The best way to stop Ringworm spreading is to make sure your child’s body is dry after sweating or washing which will help to prevent fungal growth. Also make sure any pets are treated if they have the infection too.
Ok so this is the big one that everybody’s terrified of, and they’ve every right to be, because it is a very serious life threatening condition. The key is to be aware of the main symptoms and if you even slightly suspect that your child is suffering from them then get it checked out immediately by a doctor.
I think you all know this one. Two year old, temperature, rash, irritable, bit drowsy, press on the rash and it doesn’t go away? Meningitis. Have any of you had experience of meningitis?
It’s probably one of the most frightening things you can ever, ever see. In this situation, child with a temperature, a rash that doesn’t blanche, what would you do?
Call for an ambulance.
Yes, 999, ambulance, blue light, go. And if in doubt, never try to diagnose it yourself, get help.
Meningitis is a contagious viral or bacterial infection but the most common form is viral. Viral meningitis is much less severe and may be mistaken for flu. Bacterial meningitis is the more severe form and can be fatal unless treated. The main symptoms of bacterial meningitis are fever, light sensitivity, vomiting, severe headache, irritability and a stiff neck. It’s also accompanied by a rash which is blotchy and red and will not fade or change colour if a glass is pressed firmly onto it.

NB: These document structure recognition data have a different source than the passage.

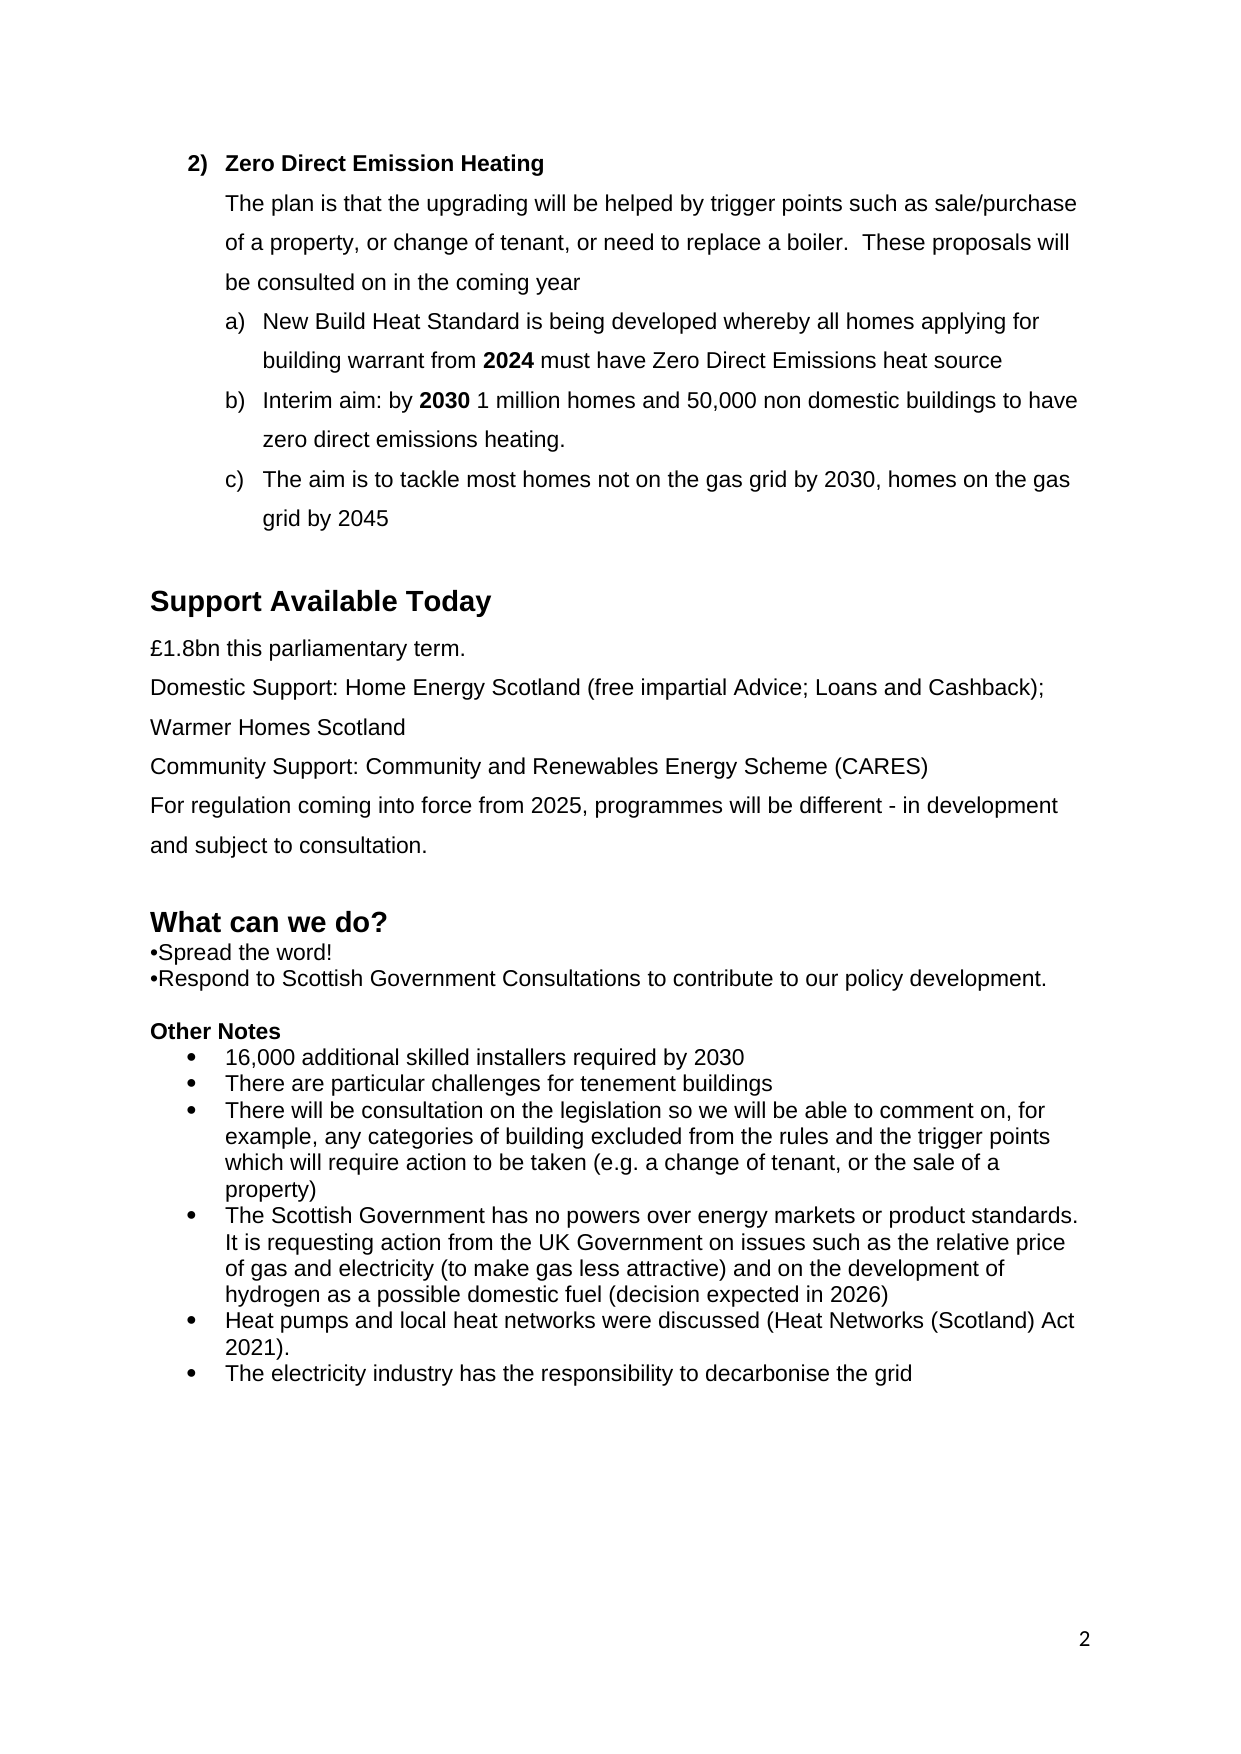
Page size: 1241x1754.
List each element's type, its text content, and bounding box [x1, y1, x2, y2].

text Support Available Today [150, 584, 1090, 618]
text For regulation coming into force from 2025, programmes will be different - in development and subject to consultation. [150, 792, 1090, 858]
text The plan is that the upgrading will be helped by trigger points such as sale/purchase of a property, or change of tenant, or need to replace a boiler. These proposals will be consulted on in the coming year [225, 189, 1090, 295]
text •Spread the word! [150, 938, 1090, 965]
list Interim aim: by 2030 1 million homes and 50,000 non domestic buildings to have zero direct emissions heating. [225, 387, 1090, 453]
text Community Support: Community and Renewables Energy Scheme (CARES) [150, 753, 1090, 779]
list Zero Direct Emission Heating [187, 150, 1090, 176]
list The aim is to tackle most homes not on the gas grid by 2030, homes on the gas grid by 2045 [225, 466, 1090, 532]
text •Respond to Scottish Government Consultations to contribute to our policy development. [150, 965, 1090, 991]
text Other Notes [150, 1018, 1090, 1044]
list 16,000 additional skilled installers required by 2030 [187, 1044, 1090, 1070]
text What can we do? [150, 905, 1090, 938]
list New Build Heat Standard is being developed whereby all homes applying for building warrant from 2024 must have Zero Direct Emissions heat source [225, 308, 1090, 374]
list Heat pumps and local heat networks were discussed (Heat Networks (Scotland) Act 2021). [187, 1307, 1090, 1360]
list The Scottish Government has no powers over energy markets or product standards. It is requesting action from the UK Government on issues such as the relative price of gas and electricity (to make gas less attractive) and on the development of hydrogen as a possible domestic fuel (decision expected in 2026) [187, 1202, 1090, 1307]
list There will be consultation on the legislation so we will be able to comment on, for example, any categories of building excluded from the rules and the trigger points which will require action to be taken (e.g. a change of tenant, or the sale of a property) [187, 1097, 1090, 1202]
text Domestic Support: Home Energy Scotland (free impartial Advice; Loans and Cashback); Warmer Homes Scotland [150, 674, 1090, 740]
list There are particular challenges for tenement buildings [187, 1070, 1090, 1097]
text £1.8bn this parliamentary term. [150, 634, 1090, 661]
list The electricity industry has the responsibility to decarbonise the grid [187, 1360, 1090, 1387]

If you think your child is suffering from any of these symptoms call 999 immediately. Patients with bacterial meningitis must go into hospital and be given antibiotics.
Meningitis is contagious and is spread through close contact such as sneezing or coughing but it can’t be transmitted through breathing the same air. There are vaccinations for some strains of meningitis so ask your doctor about these.

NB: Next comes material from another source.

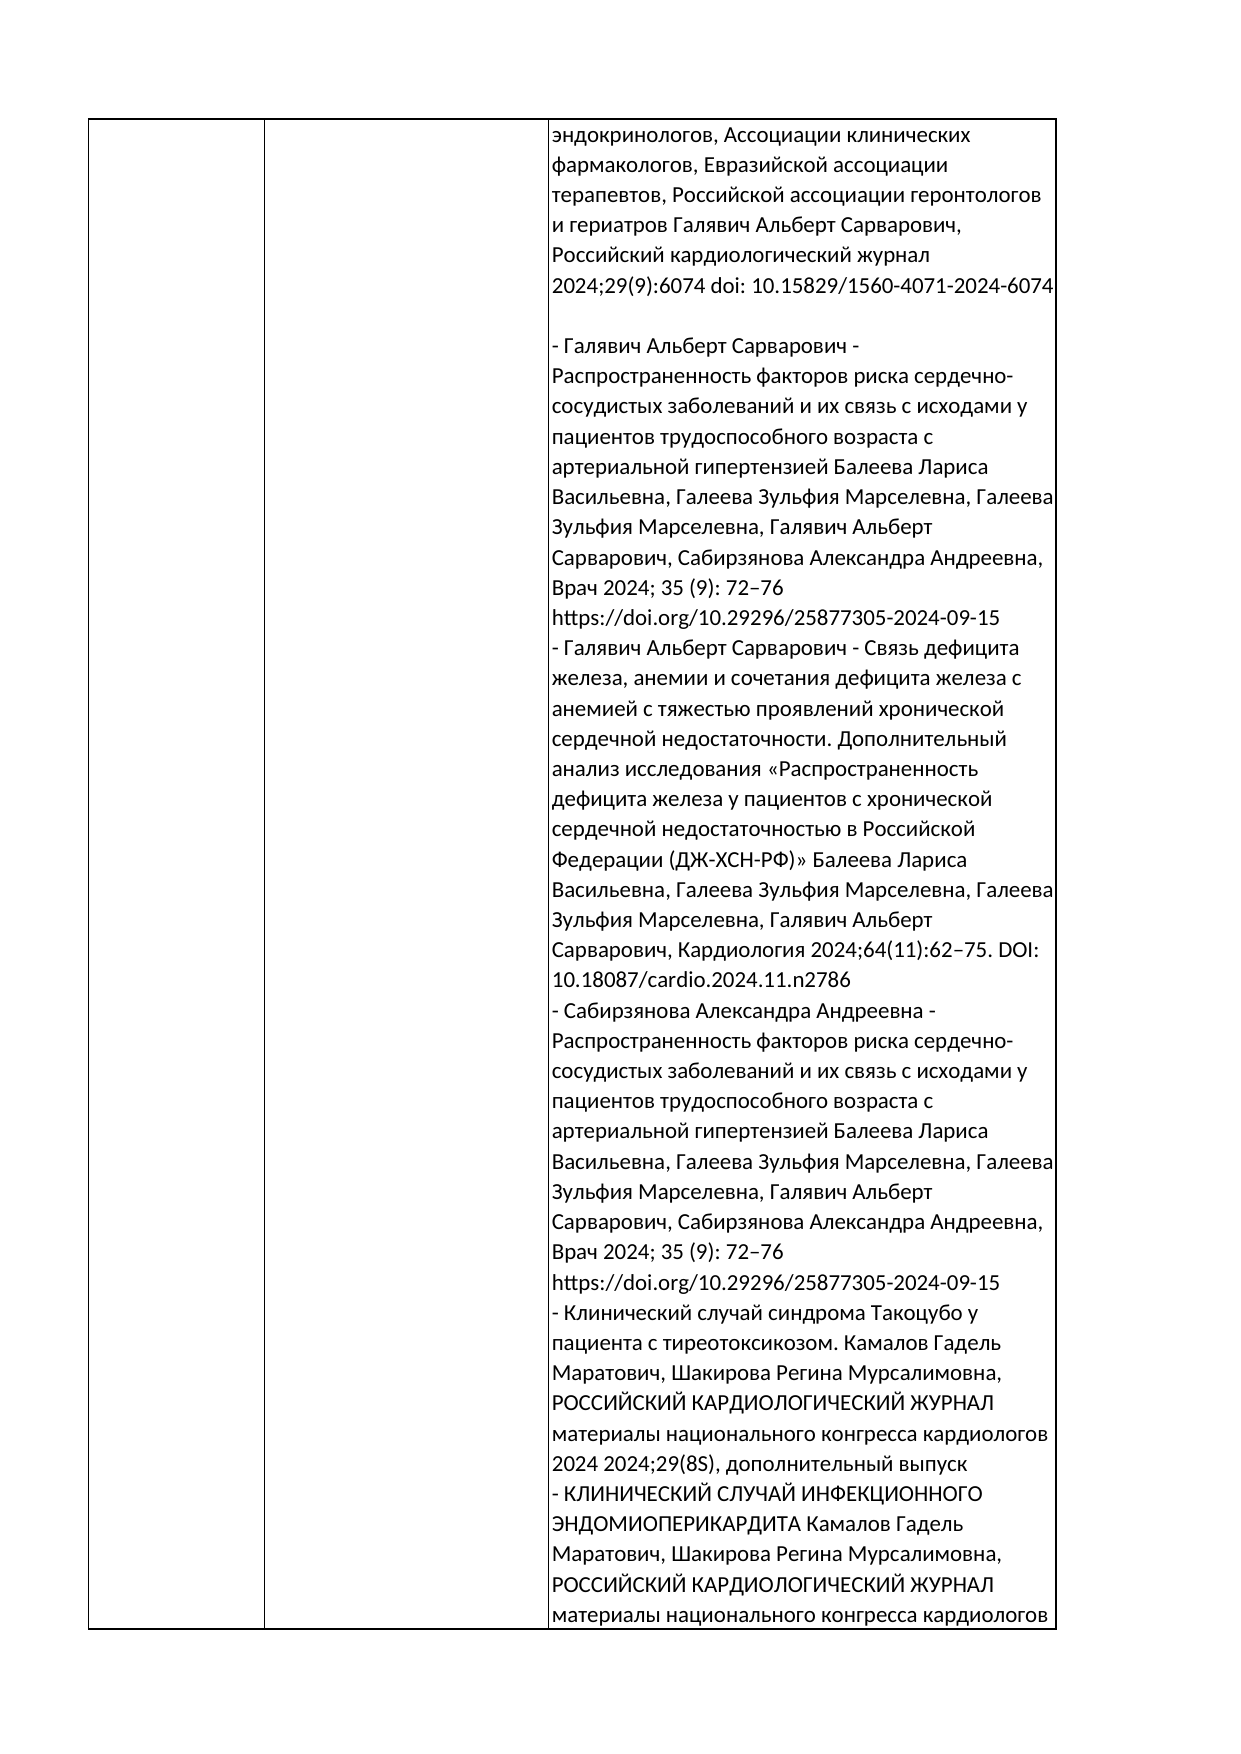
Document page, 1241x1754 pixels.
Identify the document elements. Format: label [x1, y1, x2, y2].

table_cell [89, 120, 264, 1628]
table_cell [265, 120, 548, 1628]
table_cell [549, 120, 1055, 1628]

If left untreated it can be fatal or can cause blood poisoning and brain damage. If caught in time it can be treated, although a quarter of sufferers may experience long term problems; including loss of limbs, hearing and sight, memory problems, learning difficulties and epilepsy.
The main thing is to watch your child’s skin for any changes. Rashes are common and in most cases they aren’t anything to worry about but it’s always worth getting them checked out by your GP.
From spots to patches, and in many different shapes and sizes, rashes take the topic for this video. Dr Christian explains how to diagnose and treat a range of rashes: slapped cheek syndrome, impetigo, meningitis and ringworm. To spread the word on infection, Dr Pixie heads to a primary school to talk to a classroom room of… parents! Asking them what rashes they may detect, and what their children have had, Dr Pixie talks us through the rashes impetigo and meningitis: what they look like, what causes them, and how they can be treated. In the clinic, Dr Christian gives some additional expert advice before going on to discuss slapped cheek syndrome and ringworm in greater detail: what they are, how you get them, what their symptoms are, how they can be treated, and how they can be prevented. Dr Christian advises that the main thing is to watch your child’s skin for any changes as some rashes, such as meningitis, can be life-threatening. If you notice a rash on your child, it’s always worth getting it checked by a GP.